## WHAT YOU NEED TO DO
While reading through the material below, copy each line that holds the word "anchor".

--- MATERIALS PROVIDED ---

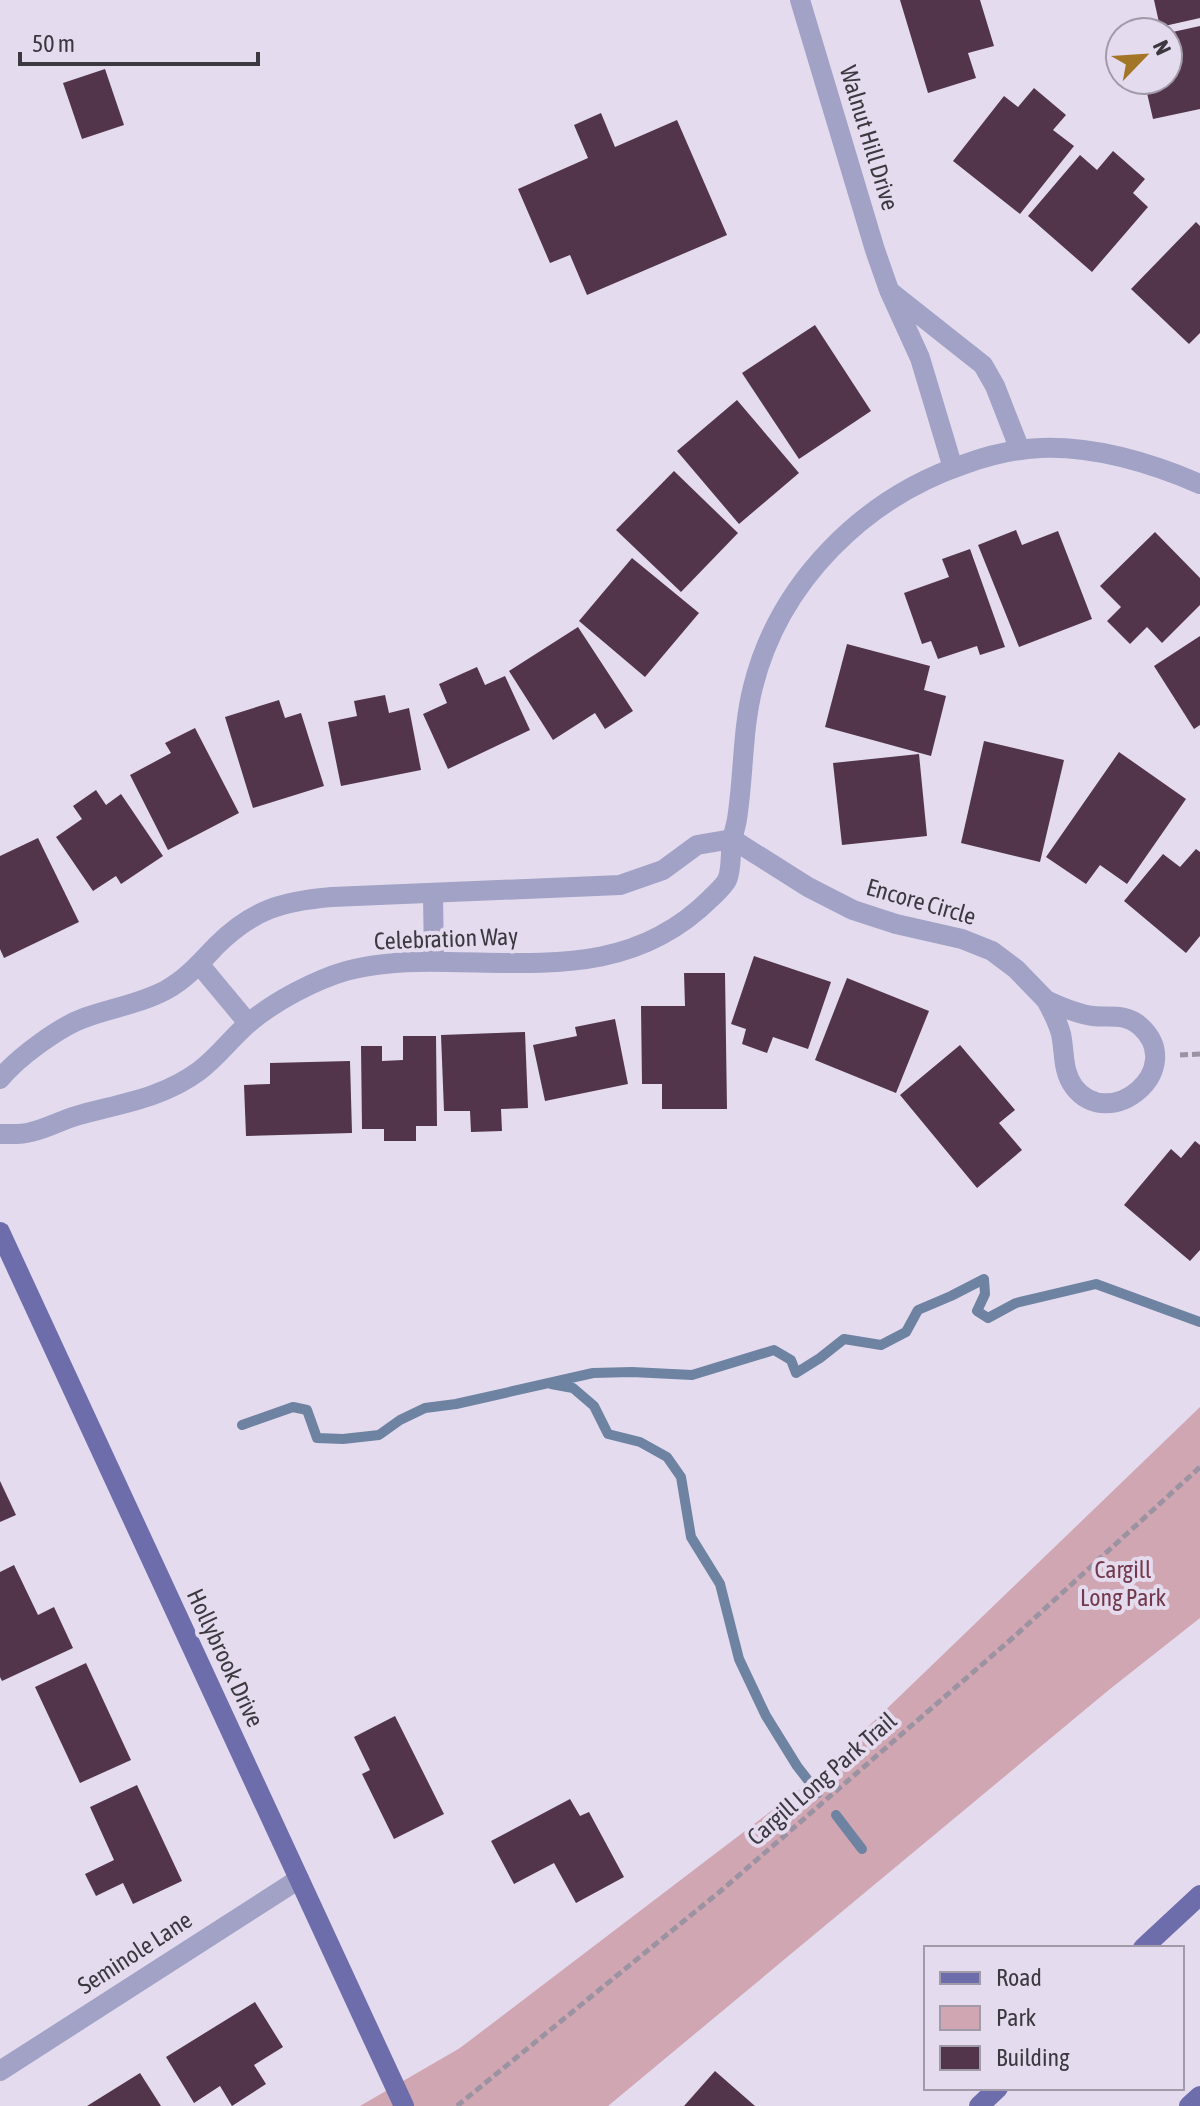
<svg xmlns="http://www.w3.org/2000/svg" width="1200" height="2106" font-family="'Asap Condensed',sans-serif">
	<rect width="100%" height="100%" fill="#e5dbee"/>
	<!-- green -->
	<polygon fill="#cfa6b1" points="1200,1407 1200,1618 1110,1689 608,2106 360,2106 460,2048 817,1776"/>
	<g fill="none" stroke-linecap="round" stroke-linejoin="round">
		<!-- stream -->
		<g stroke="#6e83a2" stroke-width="10">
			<polyline points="551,1384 573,1388 594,1406 608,1434 640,1442 667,1457 681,1477 691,1537 720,1584 739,1659 766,1716 797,1766 818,1793"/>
			<polyline points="242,1425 293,1407 307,1410 317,1438 343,1439 379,1435 400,1420 425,1408 456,1404 593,1373 632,1372 692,1375 774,1350 791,1360 796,1373 820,1358 844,1339 881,1345 906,1332 918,1310 951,1296 984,1279 985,1294 977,1311 988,1318 1016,1303 1096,1284 1200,1322"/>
			<polyline points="836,1815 862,1849"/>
		</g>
	</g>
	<!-- building -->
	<g fill="#52354b">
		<polygon points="900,0 980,0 994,46 968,53 976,78 928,93"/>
		<polygon points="1154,0 1200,0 1200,18 1160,27"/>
		<polygon points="1200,26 1200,109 1153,119 1144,80 1168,80 1168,33"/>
		<polygon points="105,69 124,125 82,139 63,83"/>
		<polygon points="1034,88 1066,115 1053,130 1074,146 1020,214 953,161 1004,96 1018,107"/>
		<polygon points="601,113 615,147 677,120 727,235 587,295 570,255 550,263 518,189 588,158 574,125"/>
		<polygon points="1113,151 1145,179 1133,193 1148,207 1092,272 1028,216 1080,155 1097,170"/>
		<polygon points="1196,222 1200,226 1200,333 1189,344 1131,289"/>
		<polygon points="815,325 871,411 799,459 742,373"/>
		<polygon points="737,400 799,473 739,524 677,451"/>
		<polygon points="674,471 738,533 681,592 616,530"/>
		<polygon points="1016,530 1022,545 1058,531 1092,619 1019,647 978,545"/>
		<polygon points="1155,532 1200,578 1200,605 1162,643 1147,627 1130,644 1107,621 1121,607 1100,586"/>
		<polygon points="970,549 1005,647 980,655 977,646 938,659 931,641 922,644 904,593 949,577 942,559"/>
		<polygon points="632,558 699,613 645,677 579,621"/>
		<polygon points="578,627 633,711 605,729 595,713 553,740 509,671"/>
		<polygon points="1200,636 1200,725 1194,729 1154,666"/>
		<polygon points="847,644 930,666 924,690 946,696 931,756 825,727"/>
		<polygon points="477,667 485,685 505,676 530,730 448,769 423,714 447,703 439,684"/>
		<polygon points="385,695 389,713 409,708 421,770 341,786 328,722 357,716 354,701"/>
		<polygon points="279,700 285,718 301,713 324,786 253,808 225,717"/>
		<polygon points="195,728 239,813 168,850 130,775 171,753 165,743"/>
		<polygon points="984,741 1064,760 1040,862 961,843"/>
		<polygon points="1119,752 1186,799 1127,884 1100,865 1086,884 1046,857"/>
		<polygon points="919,754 927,836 842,845 833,763"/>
		<polygon points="96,790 106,805 121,794 163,856 121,884 116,876 93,891 56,837 82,819 73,806"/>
		<polygon points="38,838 79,922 4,958 0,949 0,856"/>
		<polygon points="1196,849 1200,852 1200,936 1186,953 1124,901 1163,854 1180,867"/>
		<polygon points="754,956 831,982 808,1049 773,1037 767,1053 742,1044 746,1029 731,1024"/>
		<polygon points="684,973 725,973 727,1109 662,1109 662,1084 642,1084 641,1006 685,1006"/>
		<polygon points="847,978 929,1011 896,1093 815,1060"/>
		<polygon points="615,1019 628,1084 545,1101 533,1045 577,1036 575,1027"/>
		<polygon points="525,1032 528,1108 501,1109 502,1131 471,1132 470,1111 444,1111 441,1035"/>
		<polygon points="403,1036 436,1036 437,1126 416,1126 416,1141 384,1141 384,1129 362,1129 361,1046 382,1046 382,1061 403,1060"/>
		<polygon points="960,1045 1015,1110 999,1123 1022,1150 977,1188 900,1095"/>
		<polygon points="350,1061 352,1133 246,1136 244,1085 270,1084 270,1063"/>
		<polygon points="1195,1141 1200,1145 1200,1250 1190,1261 1124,1205 1171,1149 1181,1158"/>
		<polygon points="0,1481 16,1515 0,1522"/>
		<polygon points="14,1565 38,1615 54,1607 73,1648 2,1681 0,1677 0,1572"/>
		<polygon points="86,1663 131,1760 80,1783 35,1687"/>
		<polygon points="395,1716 444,1814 394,1839 362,1774 370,1770 354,1737"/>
		<polygon points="137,1785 182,1881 133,1904 123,1883 96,1896 85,1874 114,1860 90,1807"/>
		<polygon points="570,1799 580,1816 589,1812 624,1877 576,1903 554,1863 514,1884 491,1841"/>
		<polygon points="255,2002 283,2047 254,2065 266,2084 232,2106 220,2086 194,2103 166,2057"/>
		<polygon points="715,2071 755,2106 684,2106"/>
		<polygon points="140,2073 161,2106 87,2106"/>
	</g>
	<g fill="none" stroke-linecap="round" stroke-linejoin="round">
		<!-- path -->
		<g stroke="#9b93a2" stroke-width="5" stroke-dasharray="8 4" stroke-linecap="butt">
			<polyline points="1180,1055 1200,1054"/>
			<polyline points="457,2106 723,1889 1016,1635 1200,1467"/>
		</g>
		<!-- minor -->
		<g stroke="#a1a2c5" stroke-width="20">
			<polyline points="800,0 875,250 889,290 920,358 953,468"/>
			<polyline points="892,293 983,365 995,386 1020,450"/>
			<polyline points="732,839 808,887 853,910 896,924 962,939 992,951 1016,969 1046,1000"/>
			<polyline points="433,894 434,961"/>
			<polyline points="199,964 248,1023"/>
			<path d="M1046,1000C1061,1007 1077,1014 1093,1016C1110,1018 1125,1013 1140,1026C1188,1069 1110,1134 1074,1087C1062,1071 1065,1052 1061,1034C1058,1022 1052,1011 1046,1000Z"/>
			<path d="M0,1079C17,1058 59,1027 84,1018C111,1008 140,1004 166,990C186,979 200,963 216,946C252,910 282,901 332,897L620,885L663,870L697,845L732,839"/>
			<path d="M0,1134C10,1134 21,1135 31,1132C49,1128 65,1118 83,1114C124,1103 164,1097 199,1071C218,1057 232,1037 250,1022C275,1001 315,980 346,971C379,962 413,961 447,962C545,963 635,974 711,898C716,893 724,886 727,880C732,870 730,853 732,842C733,834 736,826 737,819C744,775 742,730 753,687C779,582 864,498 965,464C990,455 1015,449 1041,448C1095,446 1151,463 1200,484"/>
			<polyline points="0,2071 299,1879"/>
		</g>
		<!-- major -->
		<g stroke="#6e6dab" stroke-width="20">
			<polyline points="0,1232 404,2106"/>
			<polyline points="1143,1948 1200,1895"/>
			<polyline points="979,2106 998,2088"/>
			<polyline points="1189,2106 1200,2096"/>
		</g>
	</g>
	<g text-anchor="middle" stroke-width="8" stroke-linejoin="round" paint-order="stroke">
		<!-- street labels -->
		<g font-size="24" fill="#3c3840" stroke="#e5dbee">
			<text transform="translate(869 138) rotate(73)" y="8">Walnut Hill Drive</text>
			<text transform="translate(921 902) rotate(16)" y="8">Encore Circle</text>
			<text transform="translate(446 939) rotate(-2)" y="8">Celebration Way</text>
			<text transform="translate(225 1658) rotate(65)" y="8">Hollybrook Drive</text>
			<text transform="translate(822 1779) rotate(-41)" y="8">Cargill Long Park Trail</text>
			<text transform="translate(135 1953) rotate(-33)" y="8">Seminole Lane</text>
		</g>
		<!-- park labels -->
		<g font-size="24" fill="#72384b" stroke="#e5dbee">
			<text x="1123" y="1578">Cargill<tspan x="1123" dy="28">Long Park</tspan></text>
		</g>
	</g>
	<!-- legend -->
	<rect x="924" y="1946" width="260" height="144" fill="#e5dbee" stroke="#a19aa8" stroke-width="2"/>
	<rect x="940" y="1972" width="40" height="12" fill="#6e6dab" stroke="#a19aa8" stroke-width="2"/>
	<text x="996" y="1986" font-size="24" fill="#3c3840">Road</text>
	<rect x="940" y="2006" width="40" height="24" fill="#cfa6b1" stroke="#a19aa8" stroke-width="2"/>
	<text x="996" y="2026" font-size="24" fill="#3c3840">Park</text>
	<rect x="940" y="2046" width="40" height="24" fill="#52354b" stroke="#a19aa8" stroke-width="2"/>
	<text x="996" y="2066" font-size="24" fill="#3c3840">Building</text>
	<!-- north arrow -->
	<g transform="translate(1144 56) rotate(65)"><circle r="38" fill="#e5dbee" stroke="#a19aa8" stroke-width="2"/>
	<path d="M0-6L14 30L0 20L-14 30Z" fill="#a27527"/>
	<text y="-12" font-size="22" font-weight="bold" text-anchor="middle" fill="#3c3840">N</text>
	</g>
	<!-- scale -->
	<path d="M20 52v12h238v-12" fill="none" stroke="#3c3840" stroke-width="4"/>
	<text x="32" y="52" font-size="24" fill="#3c3840" stroke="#e5dbee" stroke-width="6" paint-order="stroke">50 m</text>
</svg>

---

## RESULT FOR THIS TASK
	<g text-anchor="middle" stroke-width="8" stroke-linejoin="round" paint-order="stroke">
	<text y="-12" font-size="22" font-weight="bold" text-anchor="middle" fill="#3c3840">N</text>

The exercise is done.